Vagrant.configure("2") do |config|
   config.vm.box = $vb_box
   config.vm.hostname = $vm_name

   config.vm.provision "fstab_vagrant_share", type: "shell",
     preserve_order: true,
     path: "dummy.sh"

   config.vm.provider 'qemu' do |qe, override|
     override.vm.box = $qe_box
     qe.arch = "x86_64"
     qe.machine = "q35"
     qe.net_device = "virtio-net-pci"
     qe.memory = $vm_mem
     qe.cpu = "Skylake-Server,+aes"
     qe.smp = "cpus=#{$vm_cpus},sockets=1,cores=#{$vm_cpus},threads=1"
     qe.no_daemonize = $vm_gui
     qe.qemu_dir = qemuSharedDir
     #qe.extra_qemu_args = %w(-accel hvf)

     # Inspired by: https://github.com/ppggff/vagrant-qemu/issues/26
     cur_dir = __dir__
     fstab_add_script = File.join(cur_dir, 'fstab_add.py')

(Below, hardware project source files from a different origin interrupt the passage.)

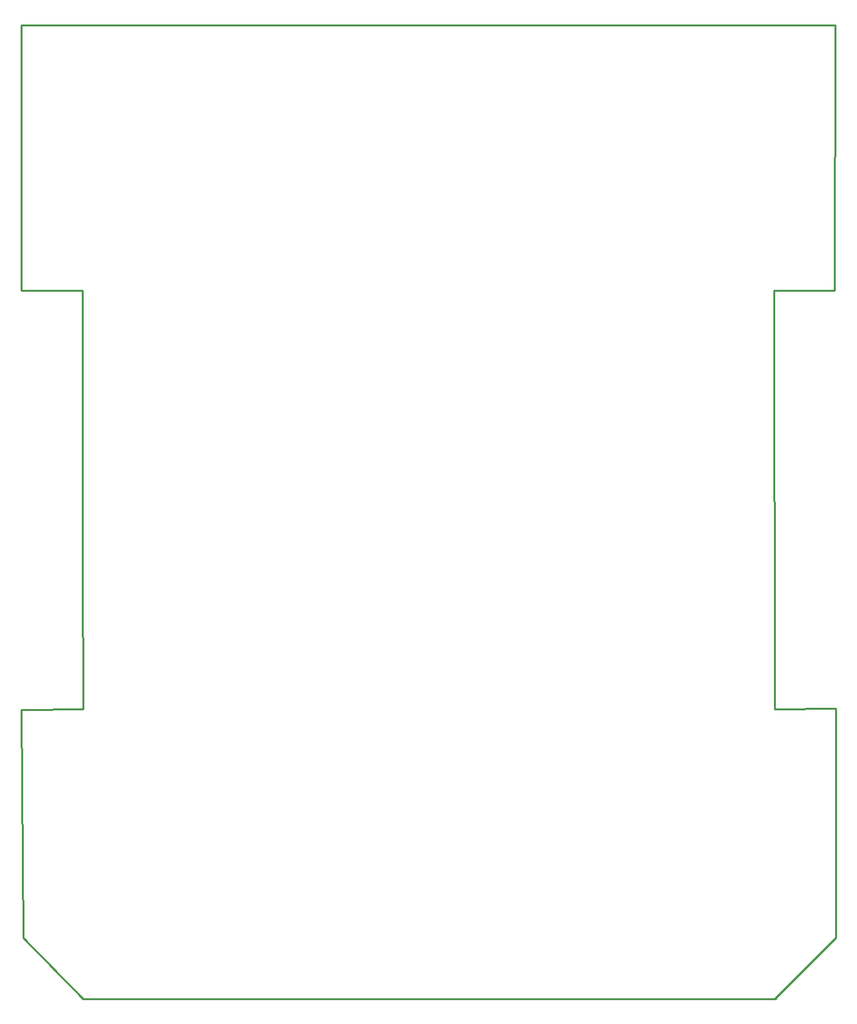
<source format=gko>
G04 Layer: BoardOutlineLayer*
G04 EasyEDA v6.5.22, 2023-03-19 17:05:06*
G04 74af40cc1a4b405187b5f1ce7251bf20,a2f4cb7aa3704937908c5b59a0d1150c,10*
G04 Gerber Generator version 0.2*
G04 Scale: 100 percent, Rotated: No, Reflected: No *
G04 Dimensions in millimeters *
G04 leading zeros omitted , absolute positions ,4 integer and 5 decimal *
%FSLAX45Y45*%
%MOMM*%

%ADD10C,0.2540*%
D10*
X1968500Y1803400D02*
G01*
X1943100Y4800600D01*
X2755900Y4813300D01*
X2743200Y6705600D01*
X2743200Y10312400D01*
X1943100Y10312400D01*
X1943100Y13803373D01*
X12643098Y13803373D01*
X12636500Y10312400D01*
X11836400Y10312400D01*
X11849100Y4813300D01*
X12647673Y4815842D01*
X12649200Y1803400D01*
X11849100Y1003300D01*
X11861800Y1003300D01*
X2753357Y1003300D01*
X1968500Y1803400D01*
X1968500Y1816100D01*

%LPD*%
M02*

</source>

     # Map host directory to /opt/build
     config.vm.synced_folder cur_dir, '/opt/build', disabled: true

     qe.extra_qemu_args= "-fsdev local,id=virtfs0,path=#{cur_dir},security_model=mapped-xattr
                          -device virtio-9p-pci,fsdev=virtfs0,mount_tag=vagrant_share".split

     # Invoke mount (use "mount_tag" value here)
     override.vm.provision "fstab_vagrant_share", type: "shell",
       name: "fstab__vagrant_share",
       path: fstab_add_script,
       args: ["vagrant_share", '/opt/build']

  end

   config.vm.provider 'virtualbox' do |vb|
    vb.memory = $vm_mem
    vb.cpus = $vm_cpus
    vb.gui = $vm_gui
    vb.name = $vm_name

    # Map host directory to /opt/build
    #config.vm.synced_folder '.', '/opt/build', create: true, type: 'virtualbox', disabled: true
    config.vm.synced_folder '.', '/opt/build', create: true, type: 'virtualbox'
  end

  config.vm.provider "docker" do |d|
    d.image = $docker_box
    d.has_ssh = true
    d.volumes = [
      "./:/opt/build,rw"
    ]
  end

  config.vm.provision "shell", name: 'python__install', inline: $script

  #
  # Run Ansible from the Vagrant VM
  #
  config.vm.provision "create_image", type: "ansible_local", after: "fstab_vagrant_share", run: "always" do |ansible|
    ansible.provisioning_path = "/opt/build"
    ansible.playbook          = "playbook.yml"
    #ansible.tags              = ""
    #ansible.skip_tags         = ""
    ansible.verbose           = "-vv"
    ansible.install           = true
    ansible.install_mode      = "pip"
    ansible.pip_install_cmd   = "curl -s https://bootstrap.pypa.io/get-pip.py | sudo python"
    ansible.version           = "2.9.27"
    # Drive type could be "mbr" or "gpt"
    ansible.extra_vars        = {
        image_path: "/opt/build/livecd",
        drive_type: "hybrid",
        burn_iso: true,
        burn_img: false
    }
  end

end

Output:

...
    default: Key inserted! Disconnecting and reconnecting using new SSH key...
==> default: Machine booted and ready!
==> default: Setting hostname...
==> default: Running provisioner: python__install (shell)...
    default: Running: script: python__install
...
...
==> default: Running provisioner: fstab_vagrant_share (shell)...
    default: Running: script: fstab__vagrant_share
==> default: Running provisioner: create_image (ansible_local)...
    default: Installing Ansible...
    default: Installing pip... (for Ansible installation)
....

How you can see, it works only because of these experimental workarounds. The doc says:

If you define provisioners at multiple "scope" levels (such as globally in the configuration block, then in a multi-machine definition, then maybe in a provider-specific override), then the outer scopes will always run before any inner scopes.

Seems like in my scenario it will work only with the hacks I'd put (and probably I'd broken Virtualbox emulator here). Just FYI: We have a logic which builds a LiveCD based on Ubuntu 22.04 with the custom software. The developers have Macs M1/M2, someone sit with Intel. CI/CD stuff is amd64 as well.